Some of this sounds a bit familiar. My DS1 (now 10) had selected friends but when he was out and about he either seemed to find other children mildly threatening or annoying. His interest, at that age was in playing with the toys, and he did not like to be disturbed.

I also had a baby around this age and I wonder if some of it is to do with control - wanting to be in control and assert himself. Just after the baby was born DS1 was very very angry - I remember him rampaging through a toddler group like a dervish, pushing people over (he was not an aggressive child at all, in fact, tended to be on the receiving end).

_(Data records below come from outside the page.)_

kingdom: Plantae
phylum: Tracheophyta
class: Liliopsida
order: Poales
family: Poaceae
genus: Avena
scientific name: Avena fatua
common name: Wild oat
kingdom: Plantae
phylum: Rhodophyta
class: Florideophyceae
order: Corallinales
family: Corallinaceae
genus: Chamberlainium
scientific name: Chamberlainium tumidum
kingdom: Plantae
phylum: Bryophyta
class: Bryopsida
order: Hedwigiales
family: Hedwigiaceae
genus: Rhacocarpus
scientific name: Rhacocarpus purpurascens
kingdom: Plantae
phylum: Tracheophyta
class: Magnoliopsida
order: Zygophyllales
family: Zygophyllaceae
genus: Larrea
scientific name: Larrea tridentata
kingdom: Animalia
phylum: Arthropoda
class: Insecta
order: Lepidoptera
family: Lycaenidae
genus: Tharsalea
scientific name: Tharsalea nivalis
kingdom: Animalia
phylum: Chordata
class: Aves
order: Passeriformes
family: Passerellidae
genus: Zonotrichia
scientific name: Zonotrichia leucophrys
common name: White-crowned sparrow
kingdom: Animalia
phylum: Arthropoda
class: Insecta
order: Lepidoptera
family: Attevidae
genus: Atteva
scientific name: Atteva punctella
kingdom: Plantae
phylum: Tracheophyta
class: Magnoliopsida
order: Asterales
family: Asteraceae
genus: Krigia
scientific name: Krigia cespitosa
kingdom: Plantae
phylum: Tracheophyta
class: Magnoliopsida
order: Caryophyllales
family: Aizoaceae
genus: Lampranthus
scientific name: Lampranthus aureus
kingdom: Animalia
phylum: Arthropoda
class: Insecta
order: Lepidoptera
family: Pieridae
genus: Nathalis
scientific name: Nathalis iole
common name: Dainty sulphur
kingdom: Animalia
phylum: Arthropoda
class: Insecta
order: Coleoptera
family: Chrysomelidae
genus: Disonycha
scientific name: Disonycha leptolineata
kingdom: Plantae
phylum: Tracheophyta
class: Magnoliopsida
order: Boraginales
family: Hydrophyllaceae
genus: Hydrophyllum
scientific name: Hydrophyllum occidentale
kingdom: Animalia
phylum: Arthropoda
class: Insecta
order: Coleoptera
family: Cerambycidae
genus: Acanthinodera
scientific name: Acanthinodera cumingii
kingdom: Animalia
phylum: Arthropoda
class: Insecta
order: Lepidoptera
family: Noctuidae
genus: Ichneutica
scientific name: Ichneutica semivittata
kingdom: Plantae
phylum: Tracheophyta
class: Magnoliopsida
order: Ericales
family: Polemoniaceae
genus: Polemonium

I don't know about advice - I just wanted to say that this character trait of DS1 - liking his own company, his own space, and playing in a very imaginative way in his own world, has persisted, but he's not a social pariah.

If toddler groups are going wrong, take the pressure off and don't go for a while. And try not to worry - this isn't your fault.

nikki1978 · 07/04/2011 16:39

DS was the same. He is 4 now and is over it Grin. Nursery will help get him past that, worked with my DS although it took a few months. Don't worry he is not unusual :)

FlamingJamie · 07/04/2011 16:42

Just thinking again - maybe the new baby has something to do with it. He's a lovely boy, he loves his sister but has some mixed feelings which he knows he can't take out on her - so he takes them out on other children. Again, normal.

CrapBag · 07/04/2011 19:55

Thanks. I don't think it is anything to do with his sister as he has been like this for a long time but it seems to be getting a bit worse.

Glad to hear that others have been through it too. He does like to play on his own but he also likes to play with his select friends, but they have to be of his choosing.

Hoping that nursery will improve the situation.

OP posts:
mollyt · 07/04/2011 19:56

bump

FlamingJamie · 08/04/2011 15:12

So he does sound a bit like my son. The really tricky thing is to alow him his feelings and opinions, whilst also instilling manners and consideration for other children's feeling.

Just hold on to the fact that you know him to be lovely, and try not to worry what other people think of him. He'll get there !

FlamingJamie · 08/04/2011 15:13

Nursery will help. You may even find that he does this sort of thing less when he's not with you.

Lovemy2babies · 08/04/2011 19:13

My dd who is 3 sounds like your boy!

Likes her friends and is very protective of them and her personal space.

I too get embarrassed I teach her to say no politely but she still can get agressive.

I'm hoping she will grow out of it too or at least no one will bully her at school!